Compito della Federazione è contribuire a rendere più equo e giusto il sistema intende riunire e farsi portavoce delle Associazioni Italiane ed Europee, promuovendo e coordinando petizioni, referendum, Class Action e ogni altra iniziativa finalizzata ad ottenere leggi maggiormente in linea con gli interessi delle imprese e della gente.
Il consiglio direttivo, formato dai soci fondatori e presidenti delle Associazioni, è l’organo preposto alla verifica e scelta dell’oggetto delle petizioni, referendum o Class Action. In rapporto a queste iniziative ogni Associazione federata manterrà la propria autonomia, e gli iscritti faranno sempre riferimento al proprio Presidente che indicherà loro la materia e modalità di voto.

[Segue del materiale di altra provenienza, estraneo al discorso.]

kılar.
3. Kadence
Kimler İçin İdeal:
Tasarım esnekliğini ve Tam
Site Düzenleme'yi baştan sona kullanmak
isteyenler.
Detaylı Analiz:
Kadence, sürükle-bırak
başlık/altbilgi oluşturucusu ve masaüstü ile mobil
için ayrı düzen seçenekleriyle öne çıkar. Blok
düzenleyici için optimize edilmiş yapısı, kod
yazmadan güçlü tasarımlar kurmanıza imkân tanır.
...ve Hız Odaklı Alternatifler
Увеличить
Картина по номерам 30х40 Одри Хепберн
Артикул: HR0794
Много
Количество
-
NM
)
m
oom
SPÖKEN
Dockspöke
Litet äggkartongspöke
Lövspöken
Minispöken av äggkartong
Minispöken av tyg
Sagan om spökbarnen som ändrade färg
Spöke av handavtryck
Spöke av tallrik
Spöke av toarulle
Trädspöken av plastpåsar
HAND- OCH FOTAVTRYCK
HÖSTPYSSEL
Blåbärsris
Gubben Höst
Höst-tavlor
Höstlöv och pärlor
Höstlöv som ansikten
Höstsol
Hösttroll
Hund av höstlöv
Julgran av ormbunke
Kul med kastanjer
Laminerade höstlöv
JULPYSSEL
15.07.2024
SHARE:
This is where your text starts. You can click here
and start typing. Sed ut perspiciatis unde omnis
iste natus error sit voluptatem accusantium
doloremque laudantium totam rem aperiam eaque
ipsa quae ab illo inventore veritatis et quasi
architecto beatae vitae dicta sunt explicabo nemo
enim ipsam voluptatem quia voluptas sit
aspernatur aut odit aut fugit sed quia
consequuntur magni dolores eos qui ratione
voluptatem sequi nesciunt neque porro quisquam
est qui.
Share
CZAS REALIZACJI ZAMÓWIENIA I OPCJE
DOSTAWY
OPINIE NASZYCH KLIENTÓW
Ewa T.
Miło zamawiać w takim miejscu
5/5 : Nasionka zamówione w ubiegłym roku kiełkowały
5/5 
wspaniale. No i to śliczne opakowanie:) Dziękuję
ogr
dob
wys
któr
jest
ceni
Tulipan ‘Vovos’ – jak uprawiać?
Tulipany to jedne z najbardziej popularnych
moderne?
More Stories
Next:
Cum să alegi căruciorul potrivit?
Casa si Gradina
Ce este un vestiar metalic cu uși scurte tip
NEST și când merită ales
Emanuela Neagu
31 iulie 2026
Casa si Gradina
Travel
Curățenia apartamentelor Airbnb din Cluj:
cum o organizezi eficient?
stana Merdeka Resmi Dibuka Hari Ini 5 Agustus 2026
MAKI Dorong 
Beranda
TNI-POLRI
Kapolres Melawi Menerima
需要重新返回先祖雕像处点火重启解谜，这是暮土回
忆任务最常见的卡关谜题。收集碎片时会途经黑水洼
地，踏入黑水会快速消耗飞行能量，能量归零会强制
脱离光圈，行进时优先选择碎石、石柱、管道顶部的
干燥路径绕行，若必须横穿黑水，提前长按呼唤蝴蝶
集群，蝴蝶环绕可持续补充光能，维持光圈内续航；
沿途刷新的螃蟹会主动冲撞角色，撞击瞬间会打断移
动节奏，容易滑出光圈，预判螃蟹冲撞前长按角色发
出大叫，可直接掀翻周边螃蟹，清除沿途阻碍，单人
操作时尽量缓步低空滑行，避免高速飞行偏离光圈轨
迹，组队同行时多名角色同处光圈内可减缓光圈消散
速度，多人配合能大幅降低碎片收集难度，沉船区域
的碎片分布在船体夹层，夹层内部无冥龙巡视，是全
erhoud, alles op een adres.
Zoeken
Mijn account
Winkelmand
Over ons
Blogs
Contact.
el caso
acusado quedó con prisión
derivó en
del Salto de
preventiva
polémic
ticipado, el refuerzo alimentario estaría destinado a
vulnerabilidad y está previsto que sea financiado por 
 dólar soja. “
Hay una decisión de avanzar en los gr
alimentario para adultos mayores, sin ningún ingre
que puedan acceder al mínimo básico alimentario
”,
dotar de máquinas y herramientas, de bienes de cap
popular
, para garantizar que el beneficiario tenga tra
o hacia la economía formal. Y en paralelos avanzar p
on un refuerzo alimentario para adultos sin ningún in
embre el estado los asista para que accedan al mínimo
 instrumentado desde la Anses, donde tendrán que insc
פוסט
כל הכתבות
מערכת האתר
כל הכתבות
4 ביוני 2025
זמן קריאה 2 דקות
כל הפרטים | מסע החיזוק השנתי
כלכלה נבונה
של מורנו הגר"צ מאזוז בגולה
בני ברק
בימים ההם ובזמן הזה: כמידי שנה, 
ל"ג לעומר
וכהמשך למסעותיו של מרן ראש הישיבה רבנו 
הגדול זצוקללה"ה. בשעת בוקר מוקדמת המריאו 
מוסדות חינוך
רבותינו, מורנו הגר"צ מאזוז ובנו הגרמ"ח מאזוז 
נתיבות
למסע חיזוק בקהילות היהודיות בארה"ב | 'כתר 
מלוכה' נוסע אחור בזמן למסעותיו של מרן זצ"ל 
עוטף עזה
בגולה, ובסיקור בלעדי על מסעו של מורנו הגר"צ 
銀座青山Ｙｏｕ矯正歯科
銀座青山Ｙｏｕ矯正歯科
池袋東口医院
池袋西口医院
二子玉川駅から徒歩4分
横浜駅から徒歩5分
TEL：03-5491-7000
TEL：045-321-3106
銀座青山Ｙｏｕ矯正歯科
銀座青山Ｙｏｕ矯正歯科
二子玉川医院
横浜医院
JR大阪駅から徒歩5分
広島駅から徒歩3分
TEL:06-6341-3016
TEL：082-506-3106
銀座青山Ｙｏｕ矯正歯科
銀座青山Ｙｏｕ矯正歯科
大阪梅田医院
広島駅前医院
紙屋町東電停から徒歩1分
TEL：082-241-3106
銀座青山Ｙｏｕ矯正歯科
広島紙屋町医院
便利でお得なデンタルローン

La Federazione è apartitica, senza scopo di lucro né concentrazione di potere. Non intende sostituirsi allo Stato bensì sostenerne ed agevolarne l’attività dando visibili segni di approvazione o di diniego alle iniziative legislative intraprese e/o adottate, cercando di renderle sempre più conformi alle comuni esigenze,garantendo la discrezione e privacy dell’assistito.
“Con grande orgoglio – afferma Carlo Lupo – sono ufficialmente membro della Federazione Europea per la Giustizia. Ringrazio il Presidente nella persona di Sergio Bramini”.